The Institute for Learning Sciences and Teacher Education is partnering with the State Schools Division (Queensland Department of Education), in hosting a series of four panels leading to a Think Tank in November 2018 on school improvement related to the teaching and monitoring of Years 5-9 students’ reading and writing skills. The overarching question of the series is:

How do we know what we know about using data for reading and writing improvement in Years 5-9?

Facilitated by Professor Jim Nyland, Associate Vice-Chancellor (Brisbane), ACU

How is teaching and monitoring reading and writing different in the digital age and what are the implications for systems, school leaders and teachers for school improvement?

This panel presentation consists of three speakers who represent relevant aspects of research, policy and practice related to the topic.

Professor Beryl Exley

Griffith University & National President of the Australian Literacy Educators’ Association


"Reading and Viewing Digital Multimodal Texts – A literature review of new and complex skills." (45 min)

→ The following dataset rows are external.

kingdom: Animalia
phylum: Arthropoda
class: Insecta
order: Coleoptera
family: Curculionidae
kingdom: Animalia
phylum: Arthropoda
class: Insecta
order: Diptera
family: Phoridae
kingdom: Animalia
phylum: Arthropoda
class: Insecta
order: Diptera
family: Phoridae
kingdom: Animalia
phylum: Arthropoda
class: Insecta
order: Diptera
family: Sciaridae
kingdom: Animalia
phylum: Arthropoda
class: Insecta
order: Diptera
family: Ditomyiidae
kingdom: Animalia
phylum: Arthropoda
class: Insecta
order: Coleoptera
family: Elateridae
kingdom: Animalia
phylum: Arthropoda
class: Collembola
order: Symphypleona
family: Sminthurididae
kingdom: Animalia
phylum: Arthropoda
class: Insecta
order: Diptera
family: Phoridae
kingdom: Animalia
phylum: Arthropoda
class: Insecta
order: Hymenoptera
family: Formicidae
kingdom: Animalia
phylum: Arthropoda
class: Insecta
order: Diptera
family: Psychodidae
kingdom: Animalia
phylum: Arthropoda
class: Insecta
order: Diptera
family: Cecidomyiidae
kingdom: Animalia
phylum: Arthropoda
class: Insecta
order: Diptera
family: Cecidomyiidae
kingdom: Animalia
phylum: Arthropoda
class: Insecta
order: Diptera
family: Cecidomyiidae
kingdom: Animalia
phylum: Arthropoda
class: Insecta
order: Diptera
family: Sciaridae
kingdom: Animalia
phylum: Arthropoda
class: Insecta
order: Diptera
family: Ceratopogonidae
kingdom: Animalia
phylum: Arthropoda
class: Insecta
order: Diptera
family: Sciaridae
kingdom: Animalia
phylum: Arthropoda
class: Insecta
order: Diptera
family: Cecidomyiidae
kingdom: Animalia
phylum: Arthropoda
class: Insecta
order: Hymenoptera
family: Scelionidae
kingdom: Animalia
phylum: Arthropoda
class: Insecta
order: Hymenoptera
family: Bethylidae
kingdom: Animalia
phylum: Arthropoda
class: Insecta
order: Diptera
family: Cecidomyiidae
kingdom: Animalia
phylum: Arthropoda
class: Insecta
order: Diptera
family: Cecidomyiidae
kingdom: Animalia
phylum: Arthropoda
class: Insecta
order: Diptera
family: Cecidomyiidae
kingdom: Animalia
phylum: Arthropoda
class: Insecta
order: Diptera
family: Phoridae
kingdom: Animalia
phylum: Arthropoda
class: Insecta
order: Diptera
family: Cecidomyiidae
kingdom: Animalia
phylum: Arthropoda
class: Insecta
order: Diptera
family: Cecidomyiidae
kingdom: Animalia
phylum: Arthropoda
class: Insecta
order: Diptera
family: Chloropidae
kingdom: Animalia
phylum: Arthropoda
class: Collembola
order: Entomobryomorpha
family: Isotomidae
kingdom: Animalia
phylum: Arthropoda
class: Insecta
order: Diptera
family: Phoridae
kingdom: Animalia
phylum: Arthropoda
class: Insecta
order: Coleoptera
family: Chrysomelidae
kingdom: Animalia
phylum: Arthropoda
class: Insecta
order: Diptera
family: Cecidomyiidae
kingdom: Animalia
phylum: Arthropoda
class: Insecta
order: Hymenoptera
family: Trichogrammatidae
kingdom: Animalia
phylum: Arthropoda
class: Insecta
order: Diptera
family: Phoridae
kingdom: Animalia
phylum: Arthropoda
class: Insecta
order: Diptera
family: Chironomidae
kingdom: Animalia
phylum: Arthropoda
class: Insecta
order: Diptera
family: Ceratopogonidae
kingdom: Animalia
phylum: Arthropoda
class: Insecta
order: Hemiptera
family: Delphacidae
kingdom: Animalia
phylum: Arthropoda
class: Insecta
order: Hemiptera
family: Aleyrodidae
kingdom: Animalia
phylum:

The ever-changing textual landscape and the significantly new and complex skills required of primary and secondary students as they read and view digital online multimodal texts is the focus of this presentation. The skills required for reading paper based and linear digital texts do not correspond to the skills required for reading/viewing digital online multimodal texts. Indeed, reader/viewers must learn how to use traditional and digital literacy skills simultaneously through a complex mix of cognitive, socio-cultural and physical knowledge and skills. The presentation also identifies key themes about the qualities of effective pedagogies for teaching digital online multimodal reading and comprehension skills in the primary and secondary years. The knowledge bases of teachers to undertake this new work raises interesting points of discussion.


Anna Kinnane

Queensland College of Teachers


"How digital literacy can be taught across the curriculum to support students to effectively engage with and read digital texts" (30 min)

It is no surprise to anyone that technology has influenced and transformed learning. The ubiquitous nature of digital technologies resulting from digitisation, and wireless networking means that students of all ages and abilities are interacting and engaging with digital texts. Schools are increasingly using technology such as online collaboration tools, multimedia tools, web conferencing software and Apps to enable students to work together to support learning across the curriculum. Through the Australian Curriculum, ICT Capability and the Digital Technologies Curriculum, students are given opportunities to develop and consolidate digital literacy skills. During this presentation Anna will explain how digital literacy can be taught across the curriculum, with a focus on some of the ways teachers can support students to effectively engage with and read digital texts.


Brett Gordon

Director, NAPLAN Online team (Department of Education)


"The unique demands of the online NAPLAN environment and some suggested strategies." (15 min)

This short presentation on the NAPLAN online writing environment will focus on the most important challenges that students will face as they participate in NAPLAN online.